Sei que absorves bastante a energia do mundo, aquilo que te rodeia, o que acontece de bom e de mau. Como é que estás a gerir as tuas emoções neste momento?

Esta guerra na Europa tem estado a afetar-me muito psicologicamente. Não sei se é por ser angolana, por ter passado os anos da infância numa Angola em guerra. Era muito pequena, tinha quatro anos, mas acho que essa experiência afetou-me muito apesar de morar em Luanda que, por ser a capital, acabava por estar mais protegida. A guerra é a devastação humana. É a devastação da esperança. É um mal absolutamente irracional e muito difícil de corrigir. É mesmo muito difícil corrigir uma guerra.

Que marcas é que a guerra em Angola te deixou?

Só comecei a fazer essa pergunta a mim mesma quando me mudei para a Europa, quando fui viver para Espanha. Comecei a questionar-me quando tinha de explicar o conflito aos europeus ou quando tinha de descrever o modo de vida angolano. Começava com uma contextualização geográfica e depois descrevia o contexto político e falava da guerra civil. Acabava sempre por ser uma versão muito limitada, mas, enquanto respondia à curiosidade dos outros, fui encaixando algumas coisas na minha memória. As recordações são muito maleáveis. Nem sempre temos o controlo total sobre elas. Lembro-me de alguns episódios, dos confrontos em Luanda, dos tiroteios. Lembro-me do medo. Eu, os meus pais e a minha irmã, que tinha apenas um mês, tínhamos de dormir no chão. Às vezes questiono-me: 'como é que os meus pais passaram por aquilo?' É algo inimaginável para a nossa geração. Não tenho recordações particularmente chocantes mas ouvia os relatos dos meus colegas da escola primária que descreviam cenas terríveis, como ver mortos na rua, por exemplo. Isto foi no início dos anos noventa. A guerra só terminou em 2002. Muitos anos de ameaças, deslocações de refugiados e pobreza. Ainda fico apavorada quando oiço fogo de artifício. Apesar de tudo isto, o que vivi não se compara com a experiência da maior parte dos angolanos, sobretudo daqueles que viviam noutras partes do país. É incomparável. Eu vivia numa redoma altamente protegida. 

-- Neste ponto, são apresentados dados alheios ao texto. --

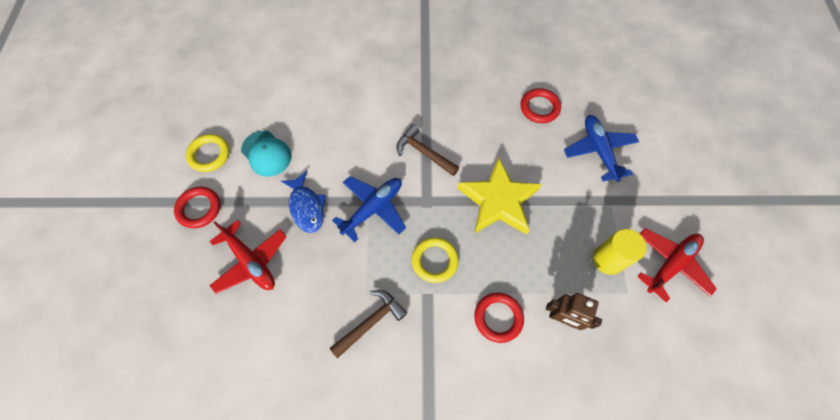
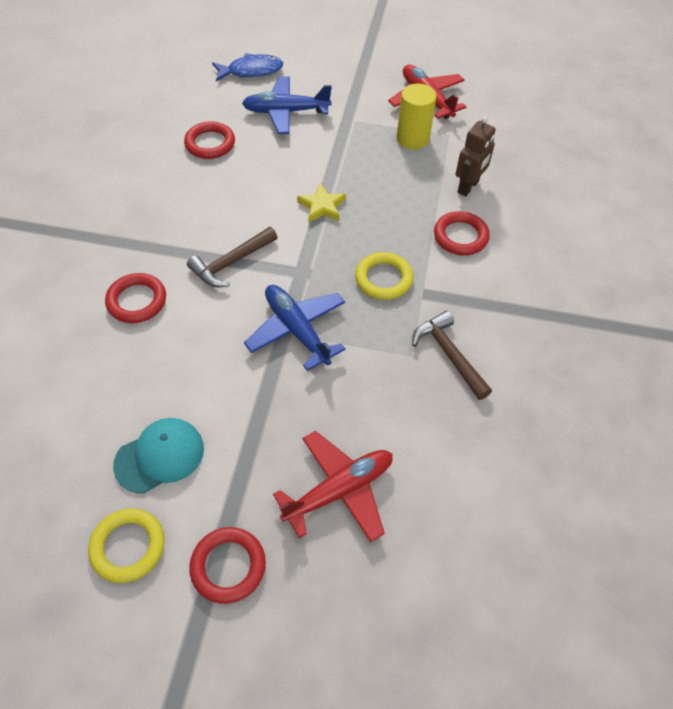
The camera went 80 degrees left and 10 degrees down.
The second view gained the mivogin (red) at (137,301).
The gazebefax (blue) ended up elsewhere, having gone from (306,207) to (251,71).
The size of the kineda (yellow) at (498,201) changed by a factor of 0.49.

És uma mulher devota à liberdade. Achas que damos a liberdade como um dado adquirido - sobretudo quem não passou pelo tipo de situações que estás a descrever?

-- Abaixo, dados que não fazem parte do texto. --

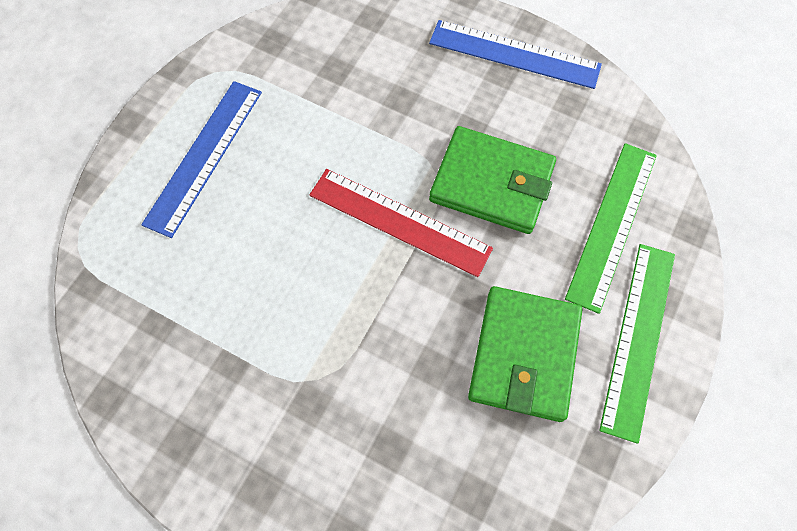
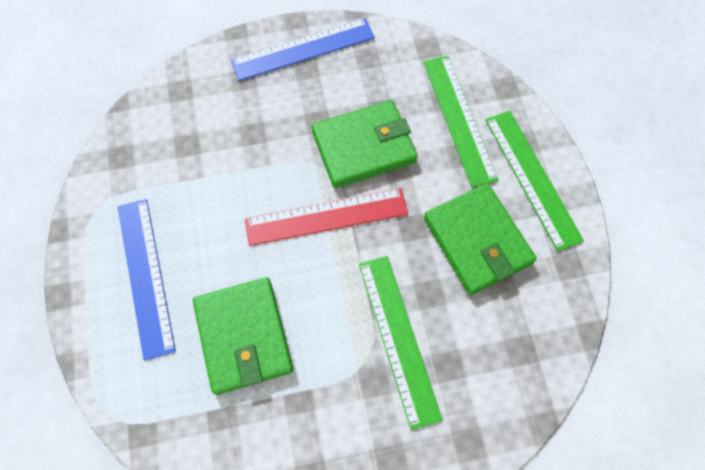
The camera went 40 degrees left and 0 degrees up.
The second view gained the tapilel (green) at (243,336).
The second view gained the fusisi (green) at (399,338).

Eu sou angolana. Lembro-me da censura, da perseguição à oposição. A liberdade nunca me foi dada. Quando disse aos meus pais que queria ser jornalista o meu pai respondeu: "neste país podes acabar mal". Sempre me senti grata pela liberdade. Não esquecer que Angola é um país recente, só conquistou a independência em 1975. Eu cresci a ouvir as histórias da geração que lutou pela independência. Ao contrário da minha geração que cresceu no continente europeu, no ocidente, nunca senti que a liberdade fosse algo que me fosse dado. Antes pelo contrário. Quando falava sobre Angola chegava a sentir tremores no corpo. É trágico ver o que está a acontecer na Ucrânia. É também muito triste perceber que as pessoas que estão na Rússia podem ser punidas se verbalizarem a palavra "guerra" ou se denunciarem que perderam alguém em combate. Não podem dizer este tipo de coisas. Tudo isto é aflitivo. A História está cheia de exemplos como este. Não nos podemos acomodar à sensação de liberdade, por mais que seja gostoso poder beber uma cerveja ao fim do dia e esquecer tudo o resto. Sinto isso também em relação a outro tipo de direitos, como os direitos das mulheres ou a luta antirracista. 

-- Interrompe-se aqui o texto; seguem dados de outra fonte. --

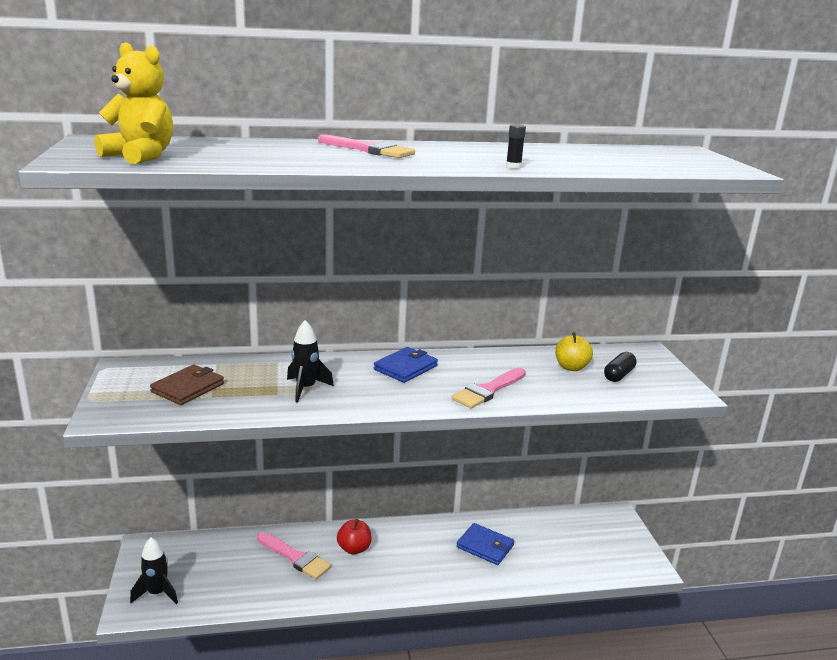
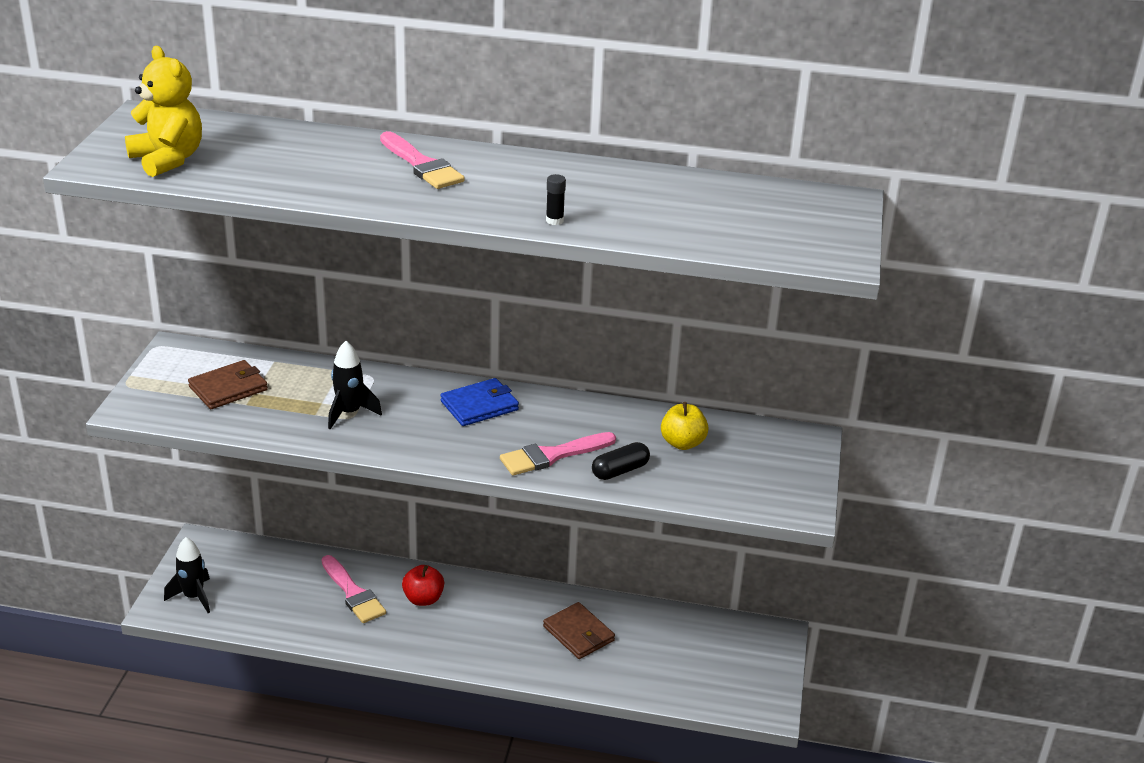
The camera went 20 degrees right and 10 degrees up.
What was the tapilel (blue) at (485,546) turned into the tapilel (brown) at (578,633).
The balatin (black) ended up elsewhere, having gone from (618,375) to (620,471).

Já que falas nisso, a canção 'Luísa' é sobre a liberdade das mulheres, certo?

Sim. É uma canção que fala sobre a voz das mulheres. É sobre a pressão que recai sobre elas. A pressão de terem de fazer sempre tudo bem ou de terem de fazer três vezes mais do que os colegas - e que mesmo assim pode não ser suficiente. É uma autocobrança. [A canção] é sobre as dificuldades que as mulheres encontram pelo caminho. [A Luísa] é uma personagem fictícia inspirada em muitas histórias. É uma Luísa que dança e celebra as vitórias sozinha. Tem uma vida autónoma e uma voz num mundo que ainda exerce muita pressão sobre as mulheres. Ainda há desigualdade [de género]. Por outro lado, também quero transmitir uma mensagem que acaba por estar muito relacionada com a filosofia japonesa. Todos nós somos feitos de remendos. É importante saber que podemos muito bem juntar esses cacos. Há uma parte na letra que diz isso mesmo: "o que em ti é falho e é belo porque é remendado/E o que é remendado nasceu/Outra vez e nunca tem fim". É a ideia de darmos uma segunda oportunidade aos corpos sofridos, às histórias tristes que todos nós guardamos. Não precisam de ser grandes dramas ou de ocupar as páginas dos jornais.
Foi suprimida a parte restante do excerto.